• _AUFGABENSTELLUNG_: Entnimm dem Text über Elisabeth Kopp wortgetreu die Passage von „Es lohnt sich, auf“ bis einschließlich „40 Jahre danach.“.

Am 3. Mai wird Zumikon von Elisabeth Kopp Abschied nehmen, von ihrer ehemaligen Gemeindepräsidentin (1974-1984), in grosser Dankbarkeit. Sie löste damals weitsichtig das Verkehrsproblem im Dorfkern, erhöhte die Wohnqualität und setzte, lese und staune, schon vor 40 Jahren auf alternative Energien. Die offizielle Schweiz wird ihrer ersten Bundesrätin (1984-1989) gedenken, hoffentlich nicht ohne Schamgefühle. Und ihrer Partei, der FDP, ist zu wünschen, dass sie in sich geht und aus der Geschichte um Elisabeth Kopp ihre späten Lehren zieht.

Es lohnt sich, auf diese Zeit ihrer Wahl in den Bundesrat Rückschau zu halten, sich daran zu erinnern, was damals geschah. Viele der damaligen Akteure sind nicht mehr unter uns, so dass sie es uns aus erster Hand erzählen könnten. Im Archiv des Schweizer Fernsehens sind die damaligen Sendungen nicht mehr vorhanden, aus Kostengründen wurden damals jeweils lediglich einzelne Beiträge archiviert (siehe im Internet: CH-Magazin vom 25.09.1984, Interview Marco Ronca). Als Chef des damaligen «CH-Magazin» des Schweizer Fernsehens werden gerade jetzt meine Erinnerungen daran wieder wach und lassen mich nicht so leicht wieder los, bald 40 Jahre danach.

Es waren turbulente Wochen im Sommer und Herbst 1984 in der Schweizer Politik. Bundesrat Rudolf Friedrich (FDP) reichte nach nur gut anderthalb Jahren im Amt seinen Rücktritt ein. Als Einzelgänger war er gar nie richtig im Bundesrat angekommen. Er tat sich schwer im Kollegium. Und mit Willy Ritschard, damals in seinem letzten Amtsjahr, hatte er nicht viel Gemeinsames, die volksnahe, direkte Art Ritschards war ihm mehr als nur fremd.

• _ROHDATEN_:
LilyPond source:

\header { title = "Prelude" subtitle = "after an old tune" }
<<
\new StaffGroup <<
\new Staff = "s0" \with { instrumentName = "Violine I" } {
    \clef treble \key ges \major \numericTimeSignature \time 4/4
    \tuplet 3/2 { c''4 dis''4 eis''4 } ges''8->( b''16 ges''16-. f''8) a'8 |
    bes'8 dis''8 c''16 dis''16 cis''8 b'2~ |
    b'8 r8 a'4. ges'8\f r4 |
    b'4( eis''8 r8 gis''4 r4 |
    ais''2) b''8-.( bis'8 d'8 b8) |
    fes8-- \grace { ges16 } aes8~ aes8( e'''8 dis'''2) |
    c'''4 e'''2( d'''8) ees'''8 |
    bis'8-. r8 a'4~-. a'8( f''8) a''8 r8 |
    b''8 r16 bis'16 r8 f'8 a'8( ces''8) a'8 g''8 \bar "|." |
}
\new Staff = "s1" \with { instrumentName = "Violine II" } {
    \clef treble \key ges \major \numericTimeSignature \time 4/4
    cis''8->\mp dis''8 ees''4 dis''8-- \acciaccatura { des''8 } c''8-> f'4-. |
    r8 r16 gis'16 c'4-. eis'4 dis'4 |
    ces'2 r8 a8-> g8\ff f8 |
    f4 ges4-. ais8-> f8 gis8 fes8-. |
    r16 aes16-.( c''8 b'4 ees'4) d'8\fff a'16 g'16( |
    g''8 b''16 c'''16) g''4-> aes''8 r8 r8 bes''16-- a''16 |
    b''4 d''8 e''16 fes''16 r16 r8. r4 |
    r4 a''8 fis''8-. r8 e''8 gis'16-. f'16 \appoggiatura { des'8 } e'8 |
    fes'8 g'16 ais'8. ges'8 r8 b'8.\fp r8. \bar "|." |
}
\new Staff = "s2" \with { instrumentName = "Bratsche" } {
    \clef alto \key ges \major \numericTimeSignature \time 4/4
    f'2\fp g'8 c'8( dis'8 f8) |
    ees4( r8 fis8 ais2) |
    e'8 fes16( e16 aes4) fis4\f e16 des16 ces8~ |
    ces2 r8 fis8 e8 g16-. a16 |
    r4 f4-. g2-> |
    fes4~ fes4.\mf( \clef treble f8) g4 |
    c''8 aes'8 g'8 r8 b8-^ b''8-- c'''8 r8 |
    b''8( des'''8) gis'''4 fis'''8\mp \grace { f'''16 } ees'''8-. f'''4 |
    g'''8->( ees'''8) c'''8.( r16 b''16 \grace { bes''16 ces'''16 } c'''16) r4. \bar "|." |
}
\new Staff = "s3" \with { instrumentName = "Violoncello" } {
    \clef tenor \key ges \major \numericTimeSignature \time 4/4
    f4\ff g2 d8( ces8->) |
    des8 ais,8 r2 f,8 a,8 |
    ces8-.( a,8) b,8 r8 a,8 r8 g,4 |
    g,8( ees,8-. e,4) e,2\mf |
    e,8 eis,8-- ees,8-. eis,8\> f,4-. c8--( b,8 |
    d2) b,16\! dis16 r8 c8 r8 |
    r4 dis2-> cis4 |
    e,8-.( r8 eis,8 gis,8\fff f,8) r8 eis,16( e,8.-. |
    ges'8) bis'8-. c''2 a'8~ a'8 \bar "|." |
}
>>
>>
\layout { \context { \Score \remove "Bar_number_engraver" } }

• _MUSTERLÖSUNG_:
Es lohnt sich, auf diese Zeit ihrer Wahl in den Bundesrat Rückschau zu halten, sich daran zu erinnern, was damals geschah. Viele der damaligen Akteure sind nicht mehr unter uns, so dass sie es uns aus erster Hand erzählen könnten. Im Archiv des Schweizer Fernsehens sind die damaligen Sendungen nicht mehr vorhanden, aus Kostengründen wurden damals jeweils lediglich einzelne Beiträge archiviert (siehe im Internet: CH-Magazin vom 25.09.1984, Interview Marco Ronca). Als Chef des damaligen «CH-Magazin» des Schweizer Fernsehens werden gerade jetzt meine Erinnerungen daran wieder wach und lassen mich nicht so leicht wieder los, bald 40 Jahre danach.